Basically, I have to use u = Real (f(x)e^-iwt) and sub it into the wave equation.

Simplify it etc,

then use say u= e^at to solve the characteristics equation.

However, I get stuck.

Can someone show me how to do it.

Thank you - Oct 20th 2012, 04:55 AMTheEmptySetRe: 1d wave eqution (help urgent)
If you assume

$\displaystyle u(x,t)=f(x)e^{-i \omega t} \implies u_{tt}=(i\omega)^2f(x)e^{-i\omega t}$

and

$\displaystyle u_{x}= f'(x)e^{-i \omega t} \text{ and } u_{xx}=f''(x)e^{-i \omega t}$

Now just expand out the right hand side of the eqation

$\displaystyle \frac{\partial }{\partial x} \left( A(x) \frac{\partial u}{\partial x}\right) = \frac{\partial A}{\partial x}\frac{\partial u}{\partial x}+A(x)\frac{\partial^2 u}{\partial x^2}=A'u'+Au''$

Now just put all of this into the equation

$\displaystyle (i \omega)^2f(x)e^{-i \omega t} = \frac{c^2}{A}\left(A'f'e^{- i \omega t}+f''e^{-i \omega t} \right)$

Can you finish from here? - Oct 20th 2012, 01:38 PMprincessmathRe: 1d wave eqution (help urgent)
Yeah, that what I did. Btw you forgot the A(x) next to f''e^-iwt

You can cancel e^-iwt etc.

But I'm stuck on how do I find f(x). - Oct 20th 2012, 01:50 PMprincessmathRe: 1d wave eqution (help urgent)
In short, I'm stuck on how do I solve the second order differential equation.

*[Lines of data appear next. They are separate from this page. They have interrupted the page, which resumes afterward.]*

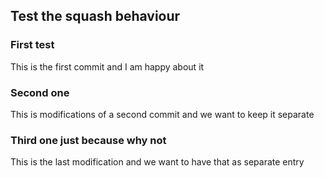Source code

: ## Test the squash behaviour

### First test
This is the first commit and I am happy about it

### Second one
This is modifications of a second commit and we want to keep it separate

### Third one just because why not
This is the last modification and we want to have that as separate entry
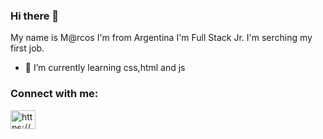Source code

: ### Hi there 👋
My name is M@rcos I'm from Argentina 
I'm  Full Stack Jr.
I'm serching my first job. 
- 🌱 I’m currently learning css,html and js 

<h3 align="left">Connect with me:</h3>
<p align="left">
<a href="www.linkedin.com/in/marcos-paz-goncheff/" target="blank"><img align="center" src="https://raw.githubusercontent.com/rahuldkjain/github-profile-readme-generator/master/src/images/icons/Social/linked-in-alt.svg" alt="https://www.linkedin.com/in/marcos-paz-goncheff/" height="30" width="40" /></a>
</p>


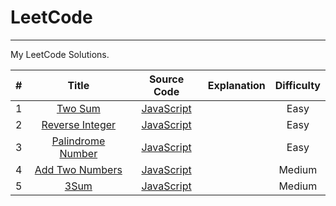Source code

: # LeetCode

---

My LeetCode Solutions.

| # | Title | Source Code | Explanation | Difficulty |
|:---:|:---:|:---:|:---:|:---:|
| 1 | [Two Sum](https://leetcode.com/problems/two-sum/) | [JavaScript](https://github.com/cderek/leetcode/blob/master/algorithms/Two%20Sum/two-sum.js) | | Easy |
| 2 | [Reverse Integer](https://leetcode-cn.com/problems/reverse-integer/) | [JavaScript](https://github.com/cderek/leetcode/blob/master/algorithms/Reverse%20Integer/reverse-integer.js) | | Easy |
| 3 | [ Palindrome Number](https://leetcode-cn.com/problems/palindrome-number/) | [JavaScript](https://github.com/cderek/leetcode/blob/master/algorithms/Palindrome%20Number/palindrome-number.js) | | Easy |
| 4 | [Add Two Numbers](https://leetcode.com/problems/add-two-numbers/) | [JavaScript](https://github.com/cderek/leetcode/blob/master/algorithms/Add%20Two%20Numbers/add-two-numbers.js) | | Medium |
| 5 | [3Sum](https://leetcode-cn.com/problems/3sum/) | [JavaScript](https://github.com/cderek/leetcode/blob/master/algorithms/3Sum/3Sum.js) | | Medium |






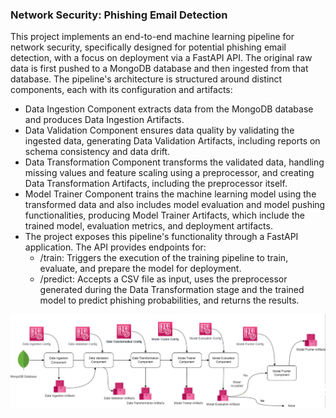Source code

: ### Network Security: Phishing Email Detection

This project implements an end-to-end machine learning pipeline for network security, specifically designed for potential phishing email detection, with a focus on deployment via a FastAPI API. The original raw data is first pushed to a MongoDB database and then ingested from that database. The pipeline's architecture is structured around distinct components, each with its configuration and artifacts:
 * Data Ingestion Component extracts data from the MongoDB database and produces Data Ingestion Artifacts.
 * Data Validation Component ensures data quality by validating the ingested data, generating Data Validation Artifacts, including reports on schema consistency and data drift.
 * Data Transformation Component transforms the validated data, handling missing values and feature scaling using a preprocessor, and creating Data Transformation Artifacts, including the preprocessor itself.
 * Model Trainer Component trains the machine learning model using the transformed data and also includes model evaluation and model pushing functionalities, producing Model Trainer Artifacts, which include the trained model, evaluation metrics, and deployment artifacts.
 * The project exposes this pipeline's functionality through a FastAPI application. The API provides endpoints for:
    - /train: Triggers the execution of the training pipeline to train, evaluate, and prepare the model for deployment.
    - /predict: Accepts a CSV file as input, uses the preprocessor generated during the Data Transformation stage and the trained model to predict phishing probabilities, and returns the results.


![Project Structure](https://github.com/soumasnigdha/networksecurity/blob/main/project_structure.png)
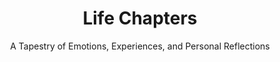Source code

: ---
title: Life Chapters
subtitle: A Tapestry of Emotions, Experiences, and Personal Reflections
type: "events"
---
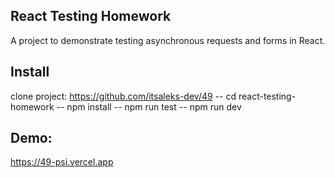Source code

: ## React Testing Homework ##
A project to demonstrate testing asynchronous requests and forms in React.

## Install

clone project: https://github.com/itsaleks-dev/49
-- cd react-testing-homework
-- npm install
-- npm run test
-- npm run dev

## Demo: 
https://49-psi.vercel.app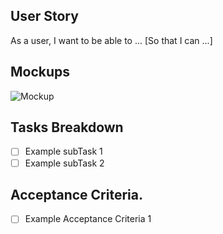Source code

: ## User Story
As a user, I want to be able to ... [So that I can ...]

## Mockups
![Mockup](https://www.webpagefx.com/blog/images/assets/cdn.sixrevisions.com/0486-01-mockup-fidelity-progression.png)

## Tasks Breakdown
- [ ] Example subTask 1
- [ ] Example subTask 2

## Acceptance Criteria.
- [ ] Example Acceptance Criteria 1


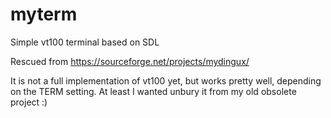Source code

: # myterm
Simple vt100 terminal based on SDL

Rescued from https://sourceforge.net/projects/mydingux/

It is not a full implementation of vt100 yet, but works pretty well, depending on the TERM setting. At least I wanted unbury it from my old obsolete project :)
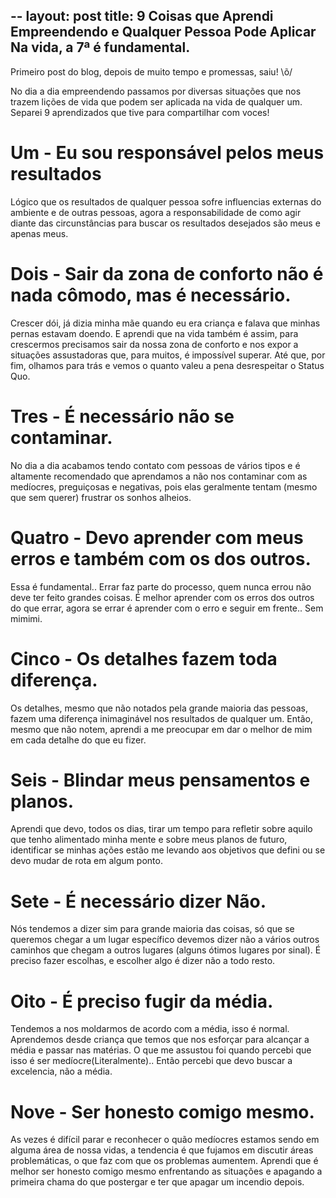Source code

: ﻿--
layout: post
title: 9 Coisas que Aprendi Empreendendo e Qualquer Pessoa Pode Aplicar Na vida, a 7ª é fundamental.
--

<div class="message">Primeiro post do blog, depois de muito tempo e promessas, saiu! \õ/</div>

No dia a dia empreendendo passamos por diversas situações que nos trazem lições de vida que podem ser aplicada na vida de qualquer um. Separei 9 aprendizados que tive para compartilhar com voces!


# Um - Eu sou responsável pelos meus resultados

Lógico que os resultados de qualquer pessoa sofre influencias externas do ambiente e de outras pessoas, agora a responsabilidade de como agir diante das circunstâncias para buscar os resultados desejados são meus e apenas meus.

# Dois - Sair da zona de conforto não é nada cômodo, mas é necessário.

Crescer dói, já dizia minha mãe quando eu era criança e falava que minhas pernas estavam doendo. E aprendi que na vida também é assim, para crescermos precisamos sair da nossa zona de conforto e nos expor a situações assustadoras que, para muitos, é impossível superar. Até que, por fim, olhamos para trás e vemos o quanto valeu a pena desrespeitar o Status Quo.

# Tres - É necessário não se contaminar.

No dia a dia acabamos tendo contato com pessoas de vários tipos e é altamente recomendado que aprendamos a não nos contaminar com as medíocres, preguiçosas e negativas, pois elas geralmente tentam (mesmo que sem querer) frustrar os sonhos alheios.

# Quatro - Devo aprender com meus erros e também com os dos outros.

Essa é fundamental.. Errar faz parte do processo, quem nunca errou não deve ter feito grandes coisas. É melhor aprender com os erros dos outros do que errar, agora se errar é aprender com o erro e seguir em frente.. Sem mimimi.

# Cinco - Os detalhes fazem toda diferença.

Os detalhes, mesmo que não notados pela grande maioria das pessoas, fazem uma diferença inimaginável nos resultados de qualquer um. Então, mesmo que não notem, aprendi a me preocupar em dar o melhor de mim em cada detalhe do que eu fizer.

# Seis - Blindar meus pensamentos e planos.

Aprendi que devo, todos os dias, tirar um tempo para refletir sobre aquilo que tenho alimentado minha mente e sobre meus planos de futuro, identificar se minhas ações estão me levando aos objetivos que defini ou se devo mudar de rota em algum ponto.

# Sete - É necessário dizer Não.

Nós tendemos a dizer sim para grande maioria das coisas, só que se queremos chegar a um lugar específico devemos dizer não a vários outros caminhos que chegam a outros lugares (alguns ótimos lugares por sinal). É preciso fazer escolhas, e escolher algo é dizer não a todo resto.

# Oito - É preciso fugir da média.

Tendemos a nos moldarmos de acordo com a média, isso é normal. Aprendemos desde criança que temos que nos esforçar para alcançar a média e passar nas matérias. O que me assustou foi quando percebi que isso é ser medíocre(Literalmente).. Então percebi que devo buscar a excelencia, não a média.

# Nove - Ser honesto comigo mesmo.

As vezes é difícil parar e reconhecer o quão medíocres estamos sendo em alguma área de nossa vidas, a tendencia é que fujamos em discutir áreas problemáticas, o que faz com que os problemas aumentem. Aprendi que é melhor ser honesto comigo mesmo enfrentando as situações e apagando a primeira chama do que postergar e ter que apagar um incendio depois.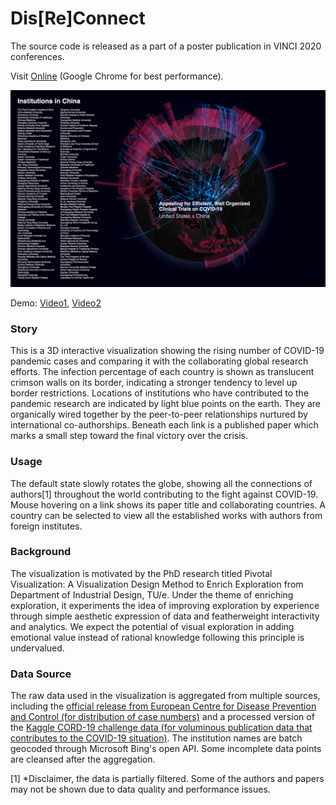 # Dis\[Re\]Connect

The source code is released as a part of a poster publication in VINCI 2020 conferences. 

Visit [Online](http://exhibition.wei.ski/dis-re-connect) (Google Chrome for best performance).

![Preview](public/assets/China_US_paper.png)

Demo: [Video1](https://www.youtube.com/watch?v=Glei5vPQOwA),
[Video2](https://www.youtube.com/watch?v=gfUw4OkkDTE)

### Story 
This is a 3D interactive visualization showing the rising number of COVID-19 pandemic cases and comparing it with the collaborating global research efforts. The infection percentage of each country is shown as translucent crimson walls on its border, indicating a stronger tendency to level up border restrictions. Locations of institutions who have contributed to the pandemic research are indicated by light blue points on the earth. They are organically wired together by the peer-to-peer relationships nurtured by international co-authorships. Beneath each link is a published paper which marks a small step toward the final victory over the crisis. 

### Usage
The default state slowly rotates the globe, showing all the connections of authors[1] throughout the world contributing to the fight against COVID-19. Mouse hovering on a link shows its paper title and collaborating countries. A country can be selected to view all the established works with authors from foreign institutes.

### Background
The visualization is motivated by the PhD research titled Pivotal Visualization: A Visualization Design Method to Enrich Exploration from Department of Industrial Design, TU/e. Under the theme of enriching exploration, it experiments the idea of improving exploration by experience through simple aesthetic expression of data and featherweight interactivity and analytics. We expect the potential of visual exploration in adding emotional value instead of rational knowledge following this principle is undervalued.

### Data Source
The raw data used in the visualization is aggregated from multiple sources, including the [official release from European Centre for Disease Prevention and Control (for distribution of case numbers)](https://www.ecdc.europa.eu/en/publications-data/download-todays-data-geographic-distribution-covid-19-cases-worldwide) and a processed version of the [Kaggle CORD-19 challenge data (for voluminous publication data that contributes to the COVID-19 situation)](https://www.kaggle.com/pgromano/cord19-paper-and-author-extract/metadata). The institution names are batch geocoded through Microsoft Bing's open API. Some incomplete data points are cleansed after the aggregation.

[1] *Disclaimer, the data is partially filtered. Some of the authors and papers may not be shown due to data quality and performance issues.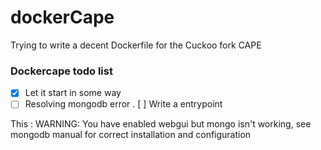 # dockerCape
Trying to write a decent Dockerfile for the Cuckoo fork CAPE

### Dockercape todo list
- [X] Let it start in some way
- [ ] Resolving mongodb error
. [ ] Write a entrypoint

This : WARNING: You have enabled webgui but mongo isn't working, see mongodb manual for correct installation and configuration
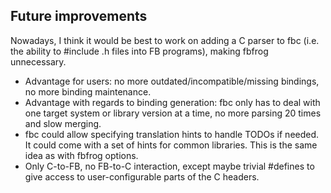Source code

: ## Future improvements

Nowadays, I think it would be best to work on adding a C parser to fbc (i.e. the ability
to #include .h files into FB programs), making fbfrog unnecessary.

* Advantage for users: no more outdated/incompatible/missing bindings, no more binding maintenance.
* Advantage with regards to binding generation: fbc only has to deal with one target system or library version at a time, no more parsing 20 times and slow merging.
* fbc could allow specifying translation hints to handle TODOs if needed. It could come with a set of hints for common libraries. This is the same idea as with fbfrog options.
* Only C-to-FB, no FB-to-C interaction, except maybe trivial #defines to give access to user-configurable parts of the C headers.
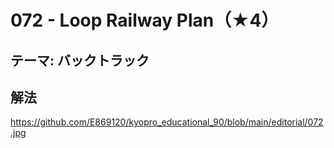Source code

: # 072 - Loop Railway Plan（★4）

## テーマ: バックトラック

## 解法

<https://github.com/E869120/kyopro_educational_90/blob/main/editorial/072.jpg>
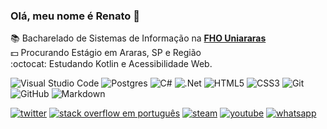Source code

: ### Olá, meu nome é Renato 👋

:books: Bacharelado de Sistemas de Informação na **[FHO Uniararas](http://www.uniararas.br/)** <br>
:dollar: Procurando Estágio em Araras, SP e Região <br>
:octocat: Estudando Kotlin e Acessibilidade Web. <br>

<img alt="Visual Studio Code" src="https://img.shields.io/badge/VisualStudioCode-0078d7.svg?style=flat&logo=visual-studio-code&logoColor=white"/> <img alt="Postgres" src ="https://img.shields.io/badge/postgres-%23316192.svg?style=flat&logo=postgresql&logoColor=white"/>
<img alt="C#" src="https://img.shields.io/badge/c%23-%23239120.svg?style=flat&logo=c-sharp&logoColor=white"/>
<img alt=".Net" src="https://img.shields.io/badge/.NET-5C2D91?style=flat&logo=.net&logoColor=white"/>
<img alt="HTML5" src="https://img.shields.io/badge/html5-%23E34F26.svg?style=flat&logo=html5&logoColor=white"/>
<img alt="CSS3" src="https://img.shields.io/badge/css3-%231572B6.svg?style=flat&logo=css3&logoColor=white"/>
<img alt="Git" src="https://img.shields.io/badge/git-%23F05033.svg?style=flat&logo=git&logoColor=white"/>
<img alt="GitHub" src="https://img.shields.io/badge/github-%23121011.svg?style=flat&logo=github&logoColor=white"/>
<img alt="Markdown" src="https://img.shields.io/badge/markdown-%23000000.svg?style=flat&logo=markdown&logoColor=white"/>

[![twitter](https://aleen42.github.io/badges/src/twitter.svg)](https://www.twitter.com/renatocfrancisc)
[![stack overflow em português](https://badges.aleen42.com/src/stackoverflow.svg)](https://pt.stackoverflow.com/users/178890/renato-c-francisco?tab=profile)
[![steam](https://aleen42.github.io/badges/src/steam.svg)](https://steamcommunity.com/id/renatocf/) 
[![youtube](https://badges.aleen42.com/src/youtube.svg)](https://www.youtube.com/channel/UC1x-jNGxQytvdzN4_prewZA)
[![whatsapp](https://badges.aleen42.com/src/whatsapp.svg)](https://api.whatsapp.com/send?phone=5519989313476)
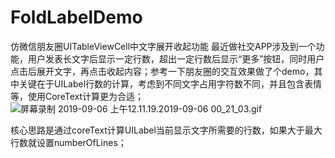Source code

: # FoldLabelDemo
仿微信朋友圈UITableViewCell中文字展开收起功能
最近做社交APP涉及到一个功能，用户发表长文字后显示一定行数，超出一定行数后显示“更多”按钮，同时用户点击后展开文字，再点击收起内容；参考一下朋友圈的交互效果做了个demo，其中关键在于UILabel行数的计算，考虑到不同文字占用字符数不同，并且包含表情等，使用CoreText计算更为合适；
![屏幕录制 2019-09-06 上午12.11.19.2019-09-06 00_21_03.gif](https://upload-images.jianshu.io/upload_images/1506056-d30c252d8e4003dd.gif?imageMogr2/auto-orient/strip)

核心思路是通过coreText计算UILabel当前显示文字所需要的行数，如果大于最大行数就设置numberOfLines；
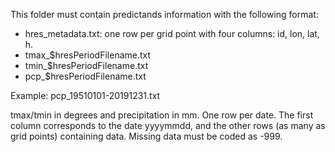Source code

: This folder must contain predictands information with the following format:

- hres_metadata.txt: one row per grid point with four columns: id, lon, lat, h. 
- tmax_$hresPeriodFilename.txt
- tmin_$hresPeriodFilename.txt
- pcp_$hresPeriodFilename.txt 

Example: pcp_19510101-20191231.txt

tmax/tmin in degrees and precipitation in mm. One row per date. 
The first column corresponds to the date yyyymmdd, and the other rows (as many as grid points) containing data. 
Missing data must be coded as -999.

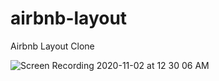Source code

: # airbnb-layout
Airbnb Layout Clone

![Screen Recording 2020-11-02 at 12 30 06 AM](https://user-images.githubusercontent.com/43775935/97837497-ef999980-1ca3-11eb-8364-6935ffb5ed2a.gif)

- Oct 20th 2012, 02:21 PMTheEmptySetRe: 1d wave eqution (help urgent)
- Oct 21st 2012, 03:02 AMprincessmathRe: 1d wave eqution (help urgent)
No, the question doesn't have any boundary conditions.

Just said to find the ode f(x). - Oct 21st 2012, 03:09 AMprincessmathRe: 1d wave eqution (help urgent)
How would you go about solving that pde?

See what I get is

A(x)F''(x) + A'(x)F'(x) + w^2/c^2 F(x) = 0

and then I try letting m = e^bx

then solving for the charateristic, but then I get confused :(